- Work request A
Retype the salt-campaign post word for word, everything from "Bloomberg is pushing" down to "crackdrown – NYPOST.com.".
- Work request B
Answer these from the salt-campaign post:
(i) What did the mayor go after first in his health campaign?
(ii) By how much, and over what period, does the plan aim to cut salt in packaged and restaurant foods?
(iii) To what does Bloomberg compare the dangers of salt?
- Work request C
Proceed with the salt-campaign post, picking up right after its final sentence.

Mayor pinches salt! Chef throws in spoon!

Salt ShakerThose living outside New York City may be unaware of our mayor’s neverending campaign to make us healthier–like it or not. First, he went after transfats. Then Mayor Bloomberg demanded truth in menu advertising–namely a calorie count for every dish.

Now, Bloomberg has salt in his sights, comparing its dangers to those of asbestos in the classroom. (Yes, I know it’s a leap, but he’s the billionaire, not me.):

“If we know there’s asbestos in a school room what do you expect us to do?” Bloomberg shot back at reporters questioning his new initiative. “Say it’s not our business? I don’t think so. The same thing is true with food and smoking and a lot of things….”

Bloomberg is pushing a plan to cut the amount of salt in packaged and restaurant foods by 25 percent over the next five years. He says the initiative is voluntary

Restaurant chefs boiling over mayor’s salt crackdrown – NYPOST.com.

- Information shown
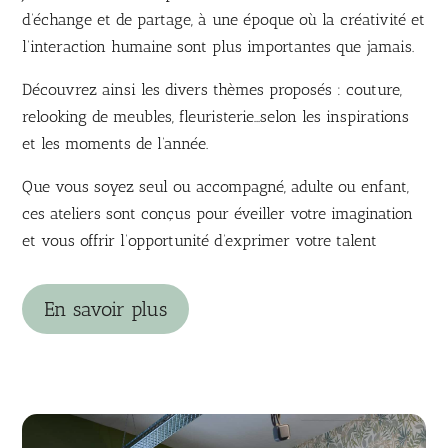
d’échange et de partage, à une époque où la créativité et
l’interaction humaine sont plus importantes que jamais.
Découvrez ainsi les divers thèmes proposés : couture,
relooking de meubles, fleuristerie…selon les inspirations
et les moments de l’année.
Que vous soyez seul ou accompagné, adulte ou enfant,
ces ateliers sont conçus pour éveiller votre imagination
et vous offrir l’opportunité d’exprimer votre talent
En savoir plus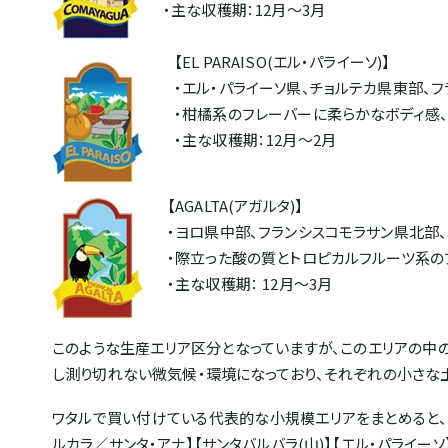
・主な収穫期：12月～3月
【EL PARAISO(エル・パライーソ)】
・エル・パライーソ県、チョルテカ県東部、
・柑橘系のフレーバーに柔らかなボディ感
・主な収穫期：12月～2月
【AGALTA(アガルタ)】
・ヨロ県中部、フランシスコモラサン県北部
・際立った酸の質とトロピカルフルーツ系の
・主な収穫期： 12月～3月
このような生産エリア区分となっていますが、このエリアの中
し測り切れない微気候・環境になっており、それぞれの小さな
ワタルで買い付けている代表的な小規模エリアをまとめると、【ポッ
ルカラ／サンタ・アナ】【サンタバルバラ(山)】【エル・パライー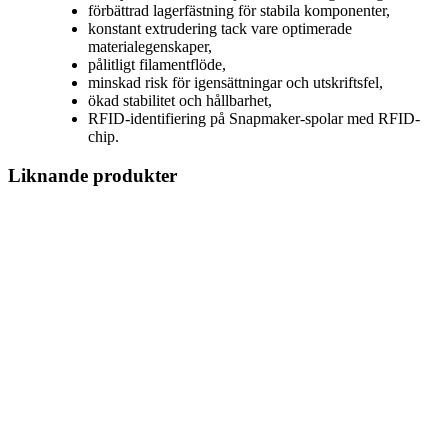
förbättrad lagerfästning för stabila komponenter,
konstant extrudering tack vare optimerade
materialegenskaper,
pålitligt filamentflöde,
minskad risk för igensättningar och utskriftsfel,
ökad stabilitet och hållbarhet,
RFID-identifiering på Snapmaker-spolar med RFID-
chip.
Liknande produkter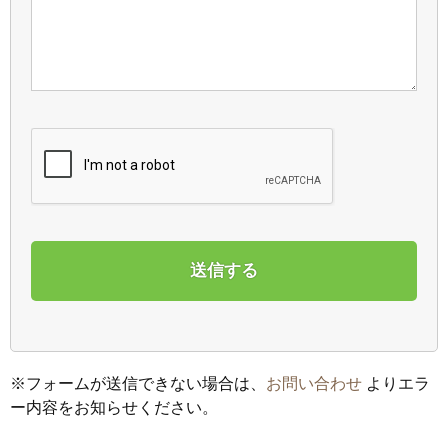
※
フォームが送信できない場合は、
お問い合わせ
よりエラ
ー内容をお知らせください。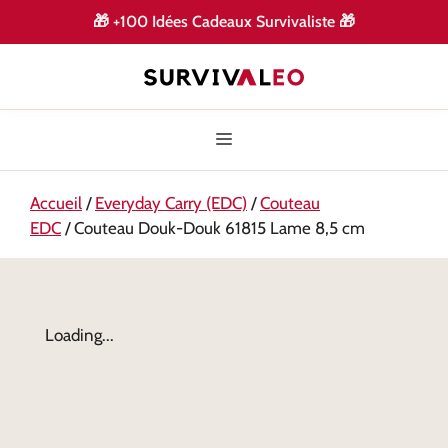
🎁
+100 Idées Cadeaux Survivaliste
🎁
Accueil
/
Everyday Carry (EDC)
/
Couteau
EDC
/ Couteau Douk-Douk 61815 Lame 8,5 cm
Loading...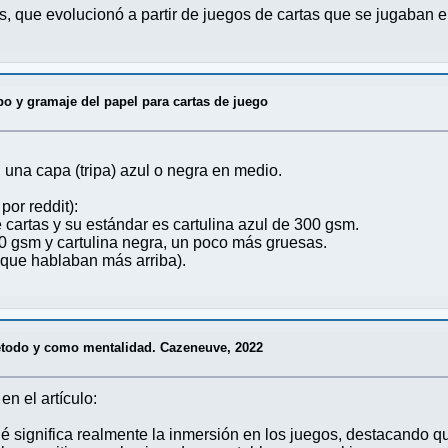
, que evolucionó a partir de juegos de cartas que se jugaban e
po y gramaje del papel para cartas de juego
 una capa (tripa) azul o negra en medio.
por reddit):
cartas y su estándar es cartulina azul de 300 gsm.
10 gsm y cartulina negra, un poco más gruesas.
 que hablaban más arriba).
todo y como mentalidad. Cazeneuve, 2022
n el artículo:
é significa realmente la inmersión en los juegos, destacando que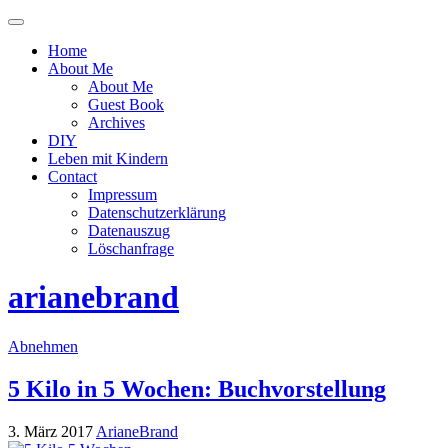
Menü
ein-
Home
oder
About Me
ausblenden
About Me
Guest Book
Archives
DIY
Leben mit Kindern
Contact
Impressum
Datenschutzerklärung
Datenauszug
Löschanfrage
arianebrand
Abnehmen
5 Kilo in 5 Wochen: Buchvorstellung
3. März 2017
ArianeBrand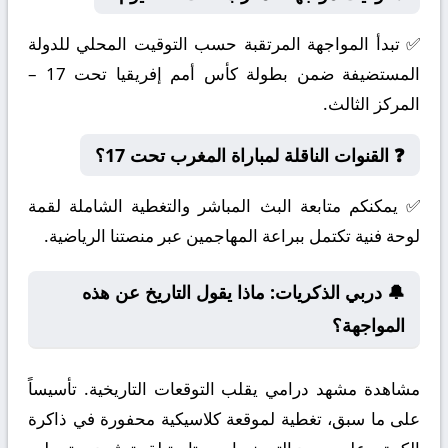
✅ تبدأ المواجهة المرتقبة حسب التوقيت المحلي للدولة
المستضيفة ضمن بطولة كأس أمم إفريقيا تحت 17 –
المركز الثالث.
❓ القنوات الناقلة لمباراة المغرب تحت 17؟
✅ يمكنكم متابعة البث المباشر والتغطية الشاملة لقمة
لوحة فنية تكتمل ببراعة المهاجمين عبر منصتنا الرياضية.
🔔 دربي الذكريات: ماذا يقول التاريخ عن هذه
المواجهة؟
مشاهدة مشهد درامي يقلب التوقعات التاريخية. تأسيساً
على ما سبق، تغطية لموقعة كلاسيكية محفورة في ذاكرة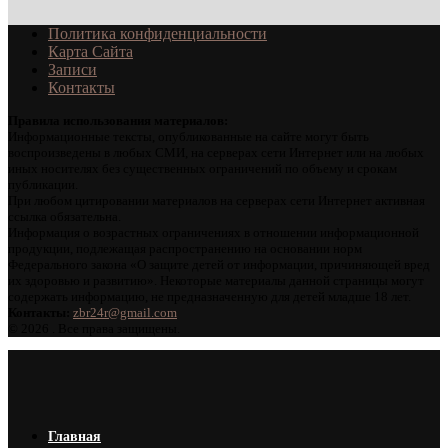
Политика конфиденциальности
Карта Сайта
Записи
Контакты
Правила использования материалов:
Информационные тексты, опубликованные на сайте могут быть
воспроизведены в любых СМИ, на серверах сети Интернет или на любых
иных носителях без существенных ограничений по объему и срокам
публикации.
При любом цитировании материалов на серверах сети Интернет активная
ссылка обязательна.
Информация о возрастных ограничениях в отношении информационной
продукции, подлежащая распространению на основании норм
Федерального закона «О защите детей от информации, причиняющей вред
их здоровью и развитию». Некоторые материалы данной страницы могут
содержать информацию, не предназначенную для детей младше 18 лет.
Контакты:
zbr24r@gmail.com
©
2026 . Все права защищены.
Главная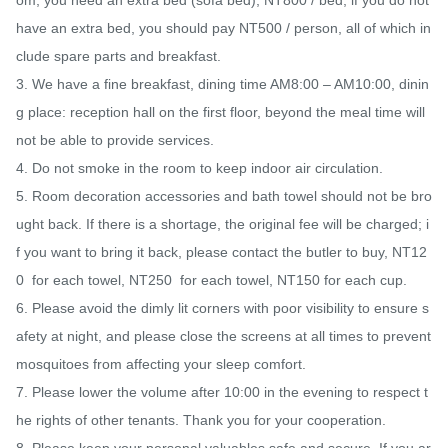
have an extra bed, you should pay NT500 / person, all of which in
clude spare parts and breakfast.

3. We have a fine breakfast, dining time AM8:00 – AM10:00, dinin
g place: reception hall on the first floor, beyond the meal time will 
not be able to provide services.

4. Do not smoke in the room to keep indoor air circulation.

5. Room decoration accessories and bath towel should not be bro
ught back. If there is a shortage, the original fee will be charged; i
f you want to bring it back, please contact the butler to buy, NT12
0  for each towel, NT250  for each towel, NT150 for each cup. 

6. Please avoid the dimly lit corners with poor visibility to ensure s
afety at night, and please close the screens at all times to prevent 
mosquitoes from affecting your sleep comfort.

7. Please lower the volume after 10:00 in the evening to respect t
he rights of other tenants. Thank you for your cooperation.

8. Please keep your personal valuables safe and secure. If you ar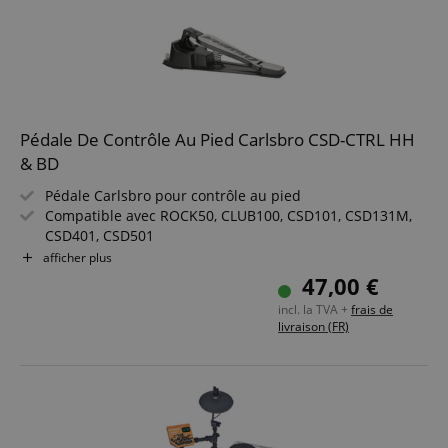
Pédale De Contrôle Au Pied Carlsbro CSD-CTRL HH
& BD
Pédale Carlsbro pour contrôle au pied
Compatible avec ROCK50, CLUB100, CSD101, CSD131M,
CSD401, CSD501
Couleur : Noir / Chrome
afficher plus
47,00 €
incl. la TVA +
frais de
livraison (FR)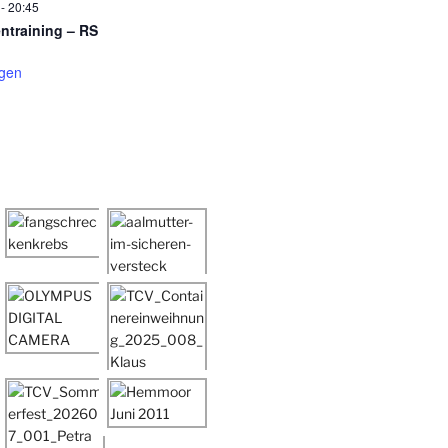
-
20:45
entraining – RS
igen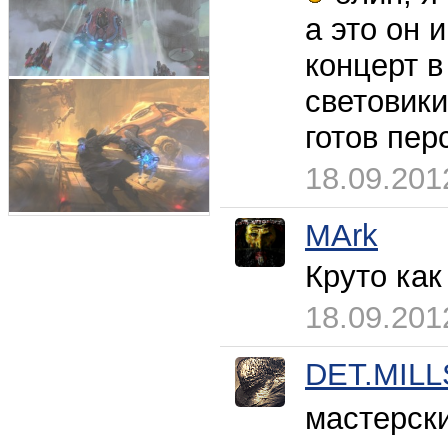
а это он 
концерт в
световики
готов пер
18.09.201
MArk
Круто как 
18.09.201
DET.MILL
мастерск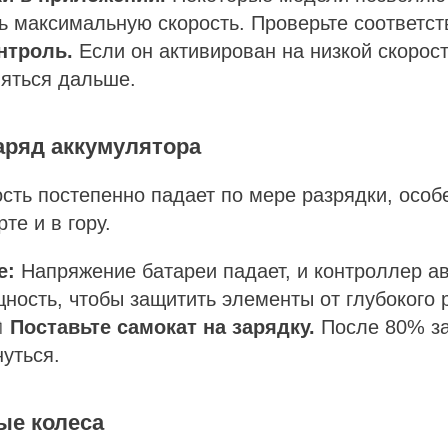
ь максимальную скорость. Проверьте соответс
нтроль.
Если он активирован на низкой скорост
няться дальше.
заряд аккумулятора
сть постепенно падает по мере разрядки, особ
те и в гору.
е:
Напряжение батареи падает, и контроллер а
ность, чтобы защитить элементы от глубокого 

Поставьте самокат на зарядку.
После 80% за
уться.
ые колеса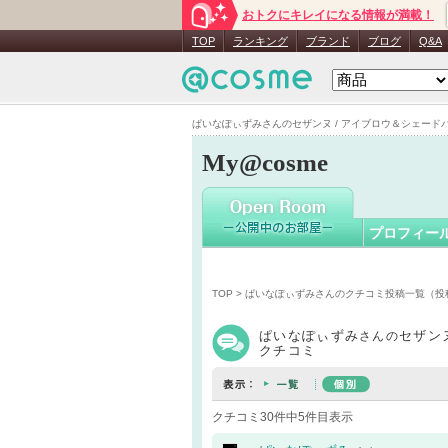
おトクにキレイになる情報が満載！
ぱいなぽ
TOP
ランキング
ブランド
ブログ
Q&A
ぱいなぽぃずみさんのセザンヌ / アイブロウ＆シェードパウ
My@cosme
プロフィー
TOP
>
ぱいなぽぃずみさんのクチコミ投稿一覧（投
ぱいなぽぃずみ
セザン
さんの
クチコミ
クチコミ30件中5件目表示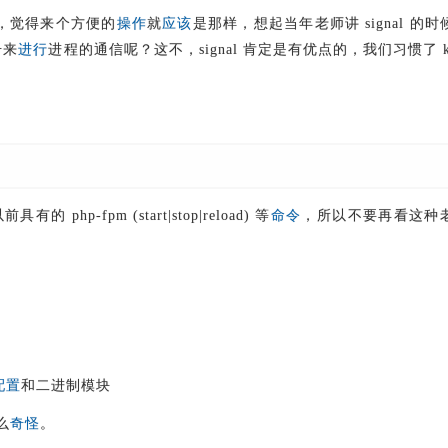
 洗脑了，觉得来个方便的
操作
就
应该
是那样，想起当年老师讲 signal 的
号来
进行
进程的通信呢？这不，signal 肯定是有优点的，我们习惯了 ki
前具有的 php-fpm (start|stop|reload) 等
命令
，所以不要再看这种
配置
和二进制模块
么
奇怪
。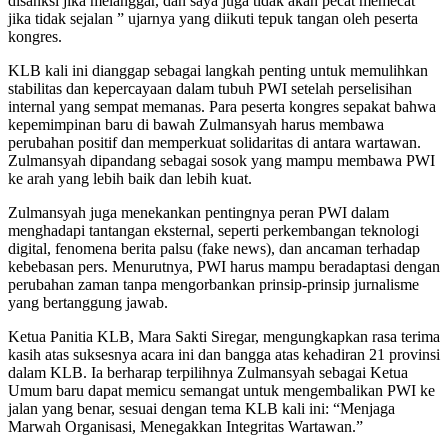
disanksi jika melanggar, dan saya juga tidak akan pecat memecat
jika tidak sejalan ” ujarnya yang diikuti tepuk tangan oleh peserta
kongres.
KLB kali ini dianggap sebagai langkah penting untuk memulihkan
stabilitas dan kepercayaan dalam tubuh PWI setelah perselisihan
internal yang sempat memanas. Para peserta kongres sepakat bahwa
kepemimpinan baru di bawah Zulmansyah harus membawa
perubahan positif dan memperkuat solidaritas di antara wartawan.
Zulmansyah dipandang sebagai sosok yang mampu membawa PWI
ke arah yang lebih baik dan lebih kuat.
Zulmansyah juga menekankan pentingnya peran PWI dalam
menghadapi tantangan eksternal, seperti perkembangan teknologi
digital, fenomena berita palsu (fake news), dan ancaman terhadap
kebebasan pers. Menurutnya, PWI harus mampu beradaptasi dengan
perubahan zaman tanpa mengorbankan prinsip-prinsip jurnalisme
yang bertanggung jawab.
Ketua Panitia KLB, Mara Sakti Siregar, mengungkapkan rasa terima
kasih atas suksesnya acara ini dan bangga atas kehadiran 21 provinsi
dalam KLB. Ia berharap terpilihnya Zulmansyah sebagai Ketua
Umum baru dapat memicu semangat untuk mengembalikan PWI ke
jalan yang benar, sesuai dengan tema KLB kali ini: “Menjaga
Marwah Organisasi, Menegakkan Integritas Wartawan.”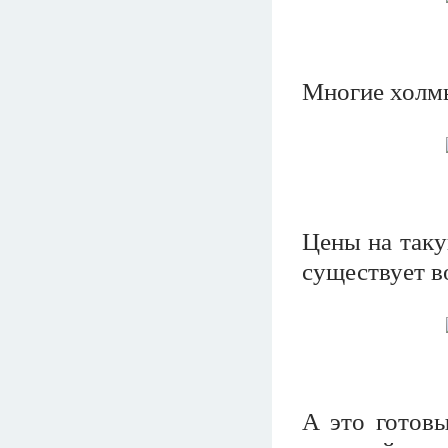
Многие холм
Цены на таку
существует в
А это готовы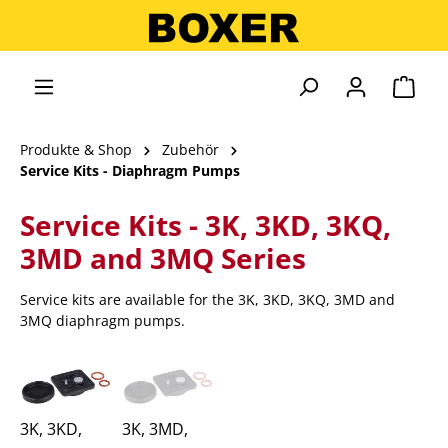
alt springen
Ware
Produkte & Shop
Zubehör
Service Kits - Diaphragm Pumps
Service Kits - 3K, 3KD, 3KQ,
3MD and 3MQ Series
Service kits are available for the 3K, 3KD, 3KQ, 3MD and
3MQ diaphragm pumps.
3K, 3KD,
3K, 3MD,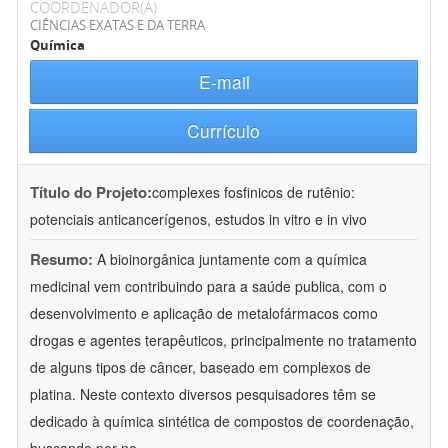
COORDENADOR(A)
CIÊNCIAS EXATAS E DA TERRA
Química
E-mail
Currículo
Título do Projeto:
complexes fosfinicos de rutênio:
potenciais anticancerígenos, estudos in vitro e in vivo
Resumo:
A bioinorgânica juntamente com a química
medicinal vem contribuindo para a saúde publica, com o
desenvolvimento e aplicação de metalofármacos como
drogas e agentes terapêuticos, principalmente no tratamento
de alguns tipos de câncer, baseado em complexos de
platina. Neste contexto diversos pesquisadores têm se
dedicado à química sintética de compostos de coordenação,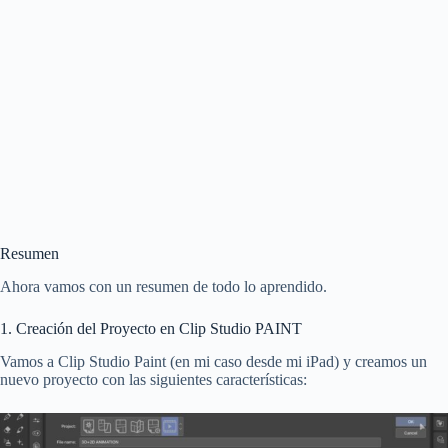
Resumen
Ahora vamos con un resumen de todo lo aprendido.
1. Creación del Proyecto en Clip Studio PAINT
Vamos a Clip Studio Paint (en mi caso desde mi iPad) y creamos un
nuevo proyecto con las siguientes características: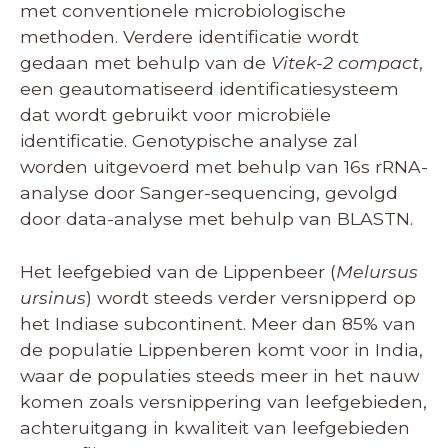
met conventionele microbiologische
methoden. Verdere identificatie wordt
gedaan met behulp van de
Vitek-2 compact
,
een geautomatiseerd identificatiesysteem
dat wordt gebruikt voor microbiële
identificatie. Genotypische analyse zal
worden uitgevoerd met behulp van 16s rRNA-
analyse door Sanger-sequencing, gevolgd
door data-analyse met behulp van BLASTN.
Het leefgebied van de Lippenbeer (
Melursus
ursinus
) wordt steeds verder versnipperd op
het Indiase subcontinent. Meer dan 85% van
de populatie Lippenberen komt voor in India,
waar de populaties steeds meer in het nauw
komen zoals versnippering van leefgebieden,
achteruitgang in kwaliteit van leefgebieden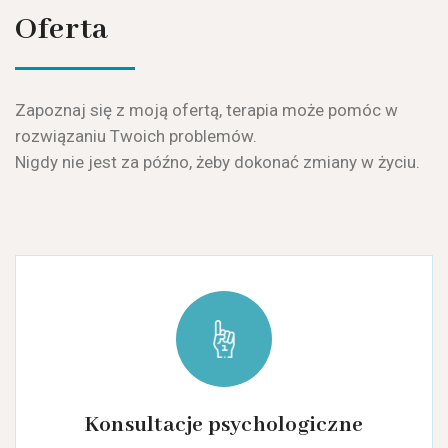
Oferta
Zapoznaj się z moją ofertą, terapia może pomóc w
rozwiązaniu Twoich problemów.
Nigdy nie jest za późno, żeby dokonać zmiany w życiu.
Konsultacje psychologiczne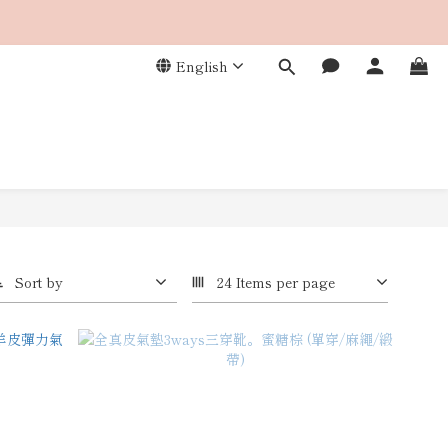
English
Sort by
24 Items per page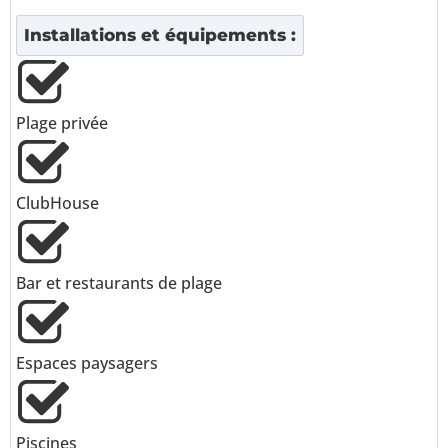
Installations et équipements :
Plage privée
ClubHouse
Bar et restaurants de plage
Espaces paysagers
Piscines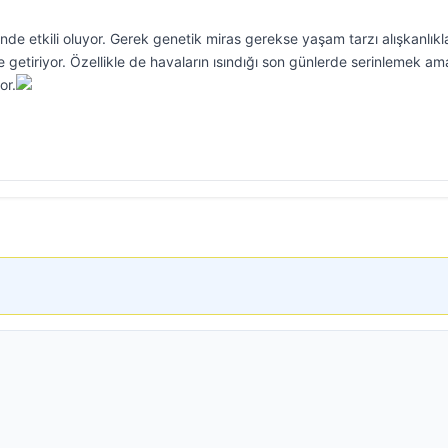
de etkili oluyor. Gerek genetik miras gerekse yaşam tarzı alışkanlıkla
e getiriyor. Özellikle de havaların ısındığı son günlerde serinlemek am
or.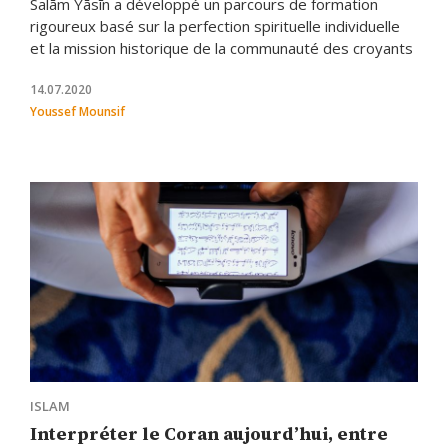
Salām Yāsīn a développé un parcours de formation
rigoureux basé sur la perfection spirituelle individuelle
et la mission historique de la communauté des croyants
14.07.2020
Youssef Mounsif
ISLAM
Interpréter le Coran aujourd’hui, entre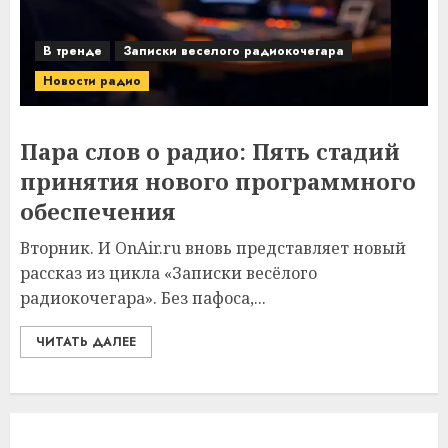
В тренде
Записки веселого радиокочегара
Новости радио
Пара слов о радио: Пять стадий
принятия нового программного
обеспечения
Вторник. И OnAir.ru вновь представляет новый
рассказ из цикла «Записки весёлого
радиокочегара». Без пафоса,...
ЧИТАТЬ ДАЛЕЕ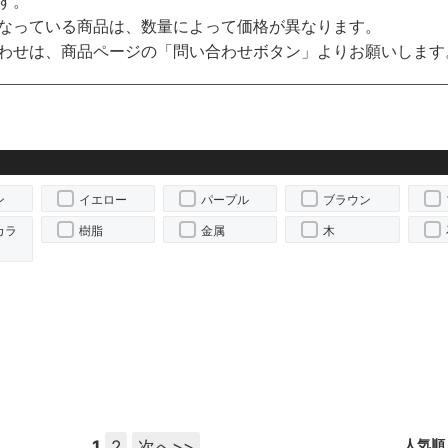
す。
なっている商品は、数量によって価格が異なります。
わせは、商品ページの「問い合わせボタン」よりお願いします
ン
イエロー
パープル
ブラウン
カラ
樹脂
金属
木
1
2
次へ>>
人気順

- Reply A
Bloomberg is pushing a plan to cut the amount of salt in packaged and restaurant foods by 25 percent over the next five years. He says the initiative is voluntary

Restaurant chefs boiling over mayor’s salt crackdrown – NYPOST.com.

- Reply B
(i) Transfats.
(ii) By 25 percent over the next five years.
(iii) The dangers of asbestos in the classroom.

- Reply C
Now I’m all in favor of cutting back on salt–linked as it is to high blood pressure and unattractive stomach bulge–but good luck on this one, Mr. Mayor. Already the city’s chefs are sizzling and snickering  at yet another attempt to change their recipes.

As David Chang, owner of the Momofuku Noodle Bar, pointed out to the Post, cooks started salting food about five minutes after they discovered fire. “You need salt to draw out flavor,” he said.

Unfortunately, he’s right–at least right in the sense of how we’ve trained our taste buds. The only thing that makes food taste better than salt is butter.

I once took a class with the Julia Child of Italian cooking, Marcella Hazan. Whichever dish she was stirring–risotto, lamb stew, seafood filling–always ended up with Marcella grabbing a handful–yep, a handful!–of salt and tossing it in the pot.

The first time she did it, the class, collectively, gasped. And she got downright angry when we suggested that maybe we might cut back? “It is not too much! This is right for the dish.”

I, personally, don’t cook with any salt, and yet keeping the salt intake down is still challenging. For one thing, you will never find a product labeled both “low calorie” and “low sodium”–if they take out the fat, they pack in the salt. Even “low sodium” cans pack in too much. And if you eat out at all, you’re walking into a salt mine.

I wonder if Mayor Bloomberg would let us into his kitchen.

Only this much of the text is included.